GMS Failure Detection Settings (Sun GlassFish Enterprise Server v2.1.1 High Availability Administration Guide)

Sun GlassFish Enterprise Server v2.1.1 High Availability Administration Guide

GMS Failure Detection Settings

The following settings are used in GMS failure detection:

fd-protocol-max-tries: Indicates the maximum number of missed heartbeats that the health monitor counts before marking an instance as suspected failure. GMS also tries to make a peer-2-peer connection with the suspected member. If that also fails, the member is marked as suspect failed.
fd-protocol-timeout-in-millis: Indicates the failure detection interval (in milliseconds) between each heartbeat message that would provoke an instance to send out its Alive message. This setting considers the number of milliseconds between missed heartbeats that the max-retry logic would wait for, in the master node, between counting each missed heartbeat. Lowering the value of retries would mean that failure would be suspected after fewer missed heartbeats. Lowering the value of fd-protocol-timeout-in-millis below the default would result in more frequent heartbeat messages being sent out from each member. This could potentially result in more heartbeat messages in the network than a system needs for triggering failure detection protocols. The effect of this varies depending on how quickly the deployment environment needs to have failure detection performed. That is, the (lower) number of retries with a lower heartbeat interval would make it quicker to detect failures. However, lowering the timeout or retry attempts could result in false positives because you could potentially detect a member as failed when, in fact, the member's heartbeat is reflecting the network load from other parts of the server. Conversely, a higher timeout interval results in fewer heartbeats in the system because the time interval between heartbeats is longer. As a result, failure detection would take a longer. In addition, a startup by a failed member during this time results in a new join notification but no failure notification, because failure detection and evaluation were not completed. The lack of a join notification without a preceding failure notification is logged.
ping-protocol: Indicates the amount of time an instance's GMS module will wait during instance startup (on a background thread, so that server startup does not wait for the timeout) for discovering the master member of the group.
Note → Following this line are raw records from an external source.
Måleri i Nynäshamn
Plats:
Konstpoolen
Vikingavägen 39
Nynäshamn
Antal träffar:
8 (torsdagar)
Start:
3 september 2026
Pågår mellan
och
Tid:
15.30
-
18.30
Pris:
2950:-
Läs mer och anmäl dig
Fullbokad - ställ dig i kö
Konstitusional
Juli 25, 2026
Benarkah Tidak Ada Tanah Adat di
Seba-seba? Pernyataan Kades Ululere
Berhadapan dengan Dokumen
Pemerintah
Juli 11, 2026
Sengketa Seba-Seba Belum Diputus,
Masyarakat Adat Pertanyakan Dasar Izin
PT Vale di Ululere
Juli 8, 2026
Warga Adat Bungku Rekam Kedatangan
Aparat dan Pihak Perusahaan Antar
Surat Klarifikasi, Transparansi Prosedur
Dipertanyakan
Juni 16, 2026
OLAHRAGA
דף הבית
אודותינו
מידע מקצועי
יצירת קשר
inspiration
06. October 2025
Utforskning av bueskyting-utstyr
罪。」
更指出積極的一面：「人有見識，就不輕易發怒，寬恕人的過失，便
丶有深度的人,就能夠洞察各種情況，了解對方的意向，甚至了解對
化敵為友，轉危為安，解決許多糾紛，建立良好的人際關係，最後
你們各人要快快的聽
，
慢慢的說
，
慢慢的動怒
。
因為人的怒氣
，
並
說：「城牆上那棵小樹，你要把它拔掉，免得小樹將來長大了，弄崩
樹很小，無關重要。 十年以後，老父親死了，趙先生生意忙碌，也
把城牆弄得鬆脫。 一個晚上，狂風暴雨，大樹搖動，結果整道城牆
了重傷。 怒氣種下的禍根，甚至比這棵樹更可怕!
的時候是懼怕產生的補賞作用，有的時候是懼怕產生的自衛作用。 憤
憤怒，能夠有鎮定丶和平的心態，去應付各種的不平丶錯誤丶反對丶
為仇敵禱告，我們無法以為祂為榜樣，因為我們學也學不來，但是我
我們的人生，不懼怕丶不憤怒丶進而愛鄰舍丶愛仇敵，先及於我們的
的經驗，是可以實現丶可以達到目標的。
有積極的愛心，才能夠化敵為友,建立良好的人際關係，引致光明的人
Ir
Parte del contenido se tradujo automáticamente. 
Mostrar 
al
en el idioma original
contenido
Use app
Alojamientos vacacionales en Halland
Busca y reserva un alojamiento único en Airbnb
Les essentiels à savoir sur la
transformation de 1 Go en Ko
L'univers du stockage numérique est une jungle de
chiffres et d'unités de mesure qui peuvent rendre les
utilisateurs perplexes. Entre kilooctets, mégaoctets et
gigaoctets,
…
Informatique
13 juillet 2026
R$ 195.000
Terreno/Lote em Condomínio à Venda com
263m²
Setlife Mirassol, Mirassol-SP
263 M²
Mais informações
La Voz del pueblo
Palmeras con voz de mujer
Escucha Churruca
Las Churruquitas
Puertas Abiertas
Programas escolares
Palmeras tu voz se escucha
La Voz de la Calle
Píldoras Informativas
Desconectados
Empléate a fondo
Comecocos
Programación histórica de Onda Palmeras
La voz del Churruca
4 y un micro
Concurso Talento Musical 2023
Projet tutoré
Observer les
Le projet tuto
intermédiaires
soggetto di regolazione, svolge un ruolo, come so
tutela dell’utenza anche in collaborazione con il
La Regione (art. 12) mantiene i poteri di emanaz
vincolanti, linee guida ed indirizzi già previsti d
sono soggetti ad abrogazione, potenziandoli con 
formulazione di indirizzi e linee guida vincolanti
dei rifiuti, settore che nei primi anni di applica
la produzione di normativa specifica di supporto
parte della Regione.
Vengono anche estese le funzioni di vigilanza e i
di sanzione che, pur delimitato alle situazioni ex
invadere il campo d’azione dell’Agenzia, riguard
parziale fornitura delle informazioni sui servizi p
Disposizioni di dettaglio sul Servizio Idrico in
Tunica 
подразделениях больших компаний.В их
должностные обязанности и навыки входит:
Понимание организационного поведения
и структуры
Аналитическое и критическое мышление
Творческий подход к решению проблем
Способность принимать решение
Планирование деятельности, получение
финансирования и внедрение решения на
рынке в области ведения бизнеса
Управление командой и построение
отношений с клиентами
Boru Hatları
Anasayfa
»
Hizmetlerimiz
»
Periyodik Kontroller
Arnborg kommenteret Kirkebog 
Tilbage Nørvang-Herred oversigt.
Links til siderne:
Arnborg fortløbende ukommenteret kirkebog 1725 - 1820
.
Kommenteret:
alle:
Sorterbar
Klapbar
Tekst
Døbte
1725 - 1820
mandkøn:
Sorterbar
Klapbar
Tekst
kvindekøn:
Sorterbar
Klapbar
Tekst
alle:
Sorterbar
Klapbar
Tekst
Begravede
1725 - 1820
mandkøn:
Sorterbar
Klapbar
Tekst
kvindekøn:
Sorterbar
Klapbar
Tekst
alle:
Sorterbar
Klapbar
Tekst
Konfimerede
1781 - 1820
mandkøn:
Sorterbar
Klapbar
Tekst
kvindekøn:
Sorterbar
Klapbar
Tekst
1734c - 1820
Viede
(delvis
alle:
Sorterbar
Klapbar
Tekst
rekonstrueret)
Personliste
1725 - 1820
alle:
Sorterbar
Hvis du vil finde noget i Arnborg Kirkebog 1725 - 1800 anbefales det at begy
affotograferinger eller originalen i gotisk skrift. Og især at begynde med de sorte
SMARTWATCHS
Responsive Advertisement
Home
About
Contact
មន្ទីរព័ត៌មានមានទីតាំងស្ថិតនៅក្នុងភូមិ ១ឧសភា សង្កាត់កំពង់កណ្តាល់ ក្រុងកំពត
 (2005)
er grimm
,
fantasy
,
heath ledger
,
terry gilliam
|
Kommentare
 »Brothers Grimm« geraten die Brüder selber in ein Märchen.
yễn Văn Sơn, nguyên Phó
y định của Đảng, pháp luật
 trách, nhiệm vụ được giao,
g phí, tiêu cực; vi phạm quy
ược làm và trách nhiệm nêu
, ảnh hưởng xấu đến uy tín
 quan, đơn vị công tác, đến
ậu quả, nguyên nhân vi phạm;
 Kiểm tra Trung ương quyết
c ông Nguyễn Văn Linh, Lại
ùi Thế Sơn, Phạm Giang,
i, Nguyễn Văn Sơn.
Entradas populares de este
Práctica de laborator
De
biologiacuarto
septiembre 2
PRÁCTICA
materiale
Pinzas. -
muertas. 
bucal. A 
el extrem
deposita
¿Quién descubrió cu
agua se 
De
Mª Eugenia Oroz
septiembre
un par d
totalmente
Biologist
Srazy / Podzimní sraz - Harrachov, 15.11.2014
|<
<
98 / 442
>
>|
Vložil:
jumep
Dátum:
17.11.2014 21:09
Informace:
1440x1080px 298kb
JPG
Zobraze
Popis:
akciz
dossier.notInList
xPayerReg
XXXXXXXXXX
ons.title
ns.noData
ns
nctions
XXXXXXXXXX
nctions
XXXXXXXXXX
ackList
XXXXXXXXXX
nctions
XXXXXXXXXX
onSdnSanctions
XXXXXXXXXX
In GMS, this process is called master node discovery protocol. The instance's GMS module sends out a master node query to the multicast group address. If the instance times out (does not receive a master node response from another member within this time) the master is assumed absent and the instance assumes the master role. The instance sends out a master node announcement to the group, and starts responding to subsequent master node query messages from members. In Enterprise Server, the domain administration server (DAS) joins a cluster as soon as it is created, which means the DAS becomes a master member of the group. This allows cluster members to discover the master quickly, without incurring a timeout. Lowering the ping-protocol timeout would cause a member to timeout more quickly because it will take longer to discover the master node. As a result, there might be multiple masters in the group which could lead to master collision. Master collision could cause resolution protocol to start. The master collision, and resolution protocol, results in multiple masters telling each other who the true master candidate is based on sorted order of memberships (based on their UUIDs). The impact can be extensive in messaging if there are many masters in the group. Therefore, the ping-protocol timeout value should be set to the default or higher.
vs-protocol-timeout-in-millis: Indicates the verify suspect protocol's timeout used by the health monitor. After a member is marked as suspect based on missed heartbeats and a failed peer–2–peer connection check, the verify suspect protocol is activated and waits for the specified timeout to check for any further health state messages received in that time, and to see if a peer-2-peer connection can be made with the suspect member. If not, then the member is marked as failed and a failure notification is sent.

The retries, missed heartbeat intervals, peer-2-peer connection-based failure detection, watchdog-based failure reporting, and the verify suspect protocols are all needed to ensure that failure detection is robust and reliable in Enterprise Server.